Some nodes perform functions, where the date that comes into the node through it’s input is transformed as a result of a calculation and the new data flows from the output. For example, a Gamma Correct node can take RGB data and apply a gamma correction to it, then send the corrected values to the next node.

Shaders are nodes. Each of the attributes has an input and an output. A “File” node can be used to import a texture file (.psd, .jpg, .bmp, .tga, etc.) which can then be plugged into the “color” attribute, the “reflectivity” attribute or many others. A file node (connected to a grayscale image) can also be plugged into a “bump2d” node, which is then plugged into a shader’s “Bump” attribute.

A Shader Network

The image below graphs a fairly complex shader network used to create a single material which simulates dusty glass. The grey boxes divide the nodes into functions; for example, the largest box controls how “bumpy” the surface of the glass is. Some nodes control color and transparency, some determine the texture of the dust, some determine which direction is “up” and send that date to a node which controls dust placement and some node mix all the results together. The node with the yellow box in the upper left hand corner is the shader node (which happens to be a blinn; it’s a really old network) and is the node applied to the “bottle” object. 45 nodes to simulate an old bottle of wine that’s collected a lot of dust. (This shader network was created by Jeremy Engleman of Gnomon Workshops.)

A complex shader network graphed out.

A complex shader network graphed out.


As the person who is directing a 3D project, you have a couple of responsibilities where shaders are concerned. First, you need to collect info and resources about the materials. A list of all of the types of materials used in the construction of whatever objects are in the scene, and hopefully samples or photos of each of the materials, so that the 3D artist is familiar with the look you’re trying to achieve.

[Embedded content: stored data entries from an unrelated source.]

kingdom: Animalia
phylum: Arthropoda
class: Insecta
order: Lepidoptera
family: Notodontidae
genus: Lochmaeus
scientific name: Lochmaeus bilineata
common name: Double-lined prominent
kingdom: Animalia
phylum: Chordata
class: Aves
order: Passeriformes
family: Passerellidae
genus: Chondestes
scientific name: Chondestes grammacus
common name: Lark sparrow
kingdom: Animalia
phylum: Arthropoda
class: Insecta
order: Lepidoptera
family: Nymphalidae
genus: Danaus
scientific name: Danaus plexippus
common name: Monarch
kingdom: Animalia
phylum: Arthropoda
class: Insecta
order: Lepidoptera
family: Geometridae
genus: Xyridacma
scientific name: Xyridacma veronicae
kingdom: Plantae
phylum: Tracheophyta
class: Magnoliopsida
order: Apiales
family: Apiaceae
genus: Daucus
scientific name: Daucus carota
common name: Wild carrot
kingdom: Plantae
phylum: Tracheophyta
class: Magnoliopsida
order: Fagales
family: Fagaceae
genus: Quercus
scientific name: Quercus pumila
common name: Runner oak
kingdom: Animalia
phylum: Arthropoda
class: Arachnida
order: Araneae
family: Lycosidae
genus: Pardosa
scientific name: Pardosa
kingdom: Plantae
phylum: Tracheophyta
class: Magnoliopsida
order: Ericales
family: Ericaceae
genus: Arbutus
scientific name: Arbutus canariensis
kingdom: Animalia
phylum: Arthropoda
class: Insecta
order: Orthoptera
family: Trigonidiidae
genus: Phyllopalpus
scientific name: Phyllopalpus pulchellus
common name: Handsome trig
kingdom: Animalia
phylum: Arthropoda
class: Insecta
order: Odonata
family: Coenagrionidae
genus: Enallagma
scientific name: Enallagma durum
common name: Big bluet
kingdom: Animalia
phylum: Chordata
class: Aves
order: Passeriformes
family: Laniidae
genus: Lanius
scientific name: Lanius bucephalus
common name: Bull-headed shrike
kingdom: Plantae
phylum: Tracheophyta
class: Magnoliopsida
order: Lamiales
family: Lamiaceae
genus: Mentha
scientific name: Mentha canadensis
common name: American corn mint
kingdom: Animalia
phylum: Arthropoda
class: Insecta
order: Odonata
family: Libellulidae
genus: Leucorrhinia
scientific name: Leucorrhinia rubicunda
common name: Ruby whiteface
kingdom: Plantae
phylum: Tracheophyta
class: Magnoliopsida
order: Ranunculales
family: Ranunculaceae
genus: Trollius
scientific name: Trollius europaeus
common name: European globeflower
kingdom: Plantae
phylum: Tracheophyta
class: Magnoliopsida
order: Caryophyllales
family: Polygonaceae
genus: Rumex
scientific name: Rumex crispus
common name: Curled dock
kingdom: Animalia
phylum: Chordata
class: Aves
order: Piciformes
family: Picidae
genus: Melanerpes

Second, you’re either the person who decides if the rendered materials look correct or the conduit through which the approval cycle flows. This can be a very iterative process, so you need a clear vision of what each type of material looks like. You also need to be able to communicate clearly what revisions need to be made. “It needs to look more metallic” is not enough.  Maybe it needs to be less reflective, maybe the reflections need to be blurred more, maybe the color of the reflections needs to be influenced more strongly by the color of the metal.


Getting an object to look “photorealistic” in a render is primarily dependent upon two things: an accurate model and realistic materials. Building shader networks is an art which requires a lot of very technical knowledge. Artists build entire careers specializing in the creation of accurate shader networks. A highly-skilled shader artist is one of the key components in any 3D project that is true to the director’s artistic vision.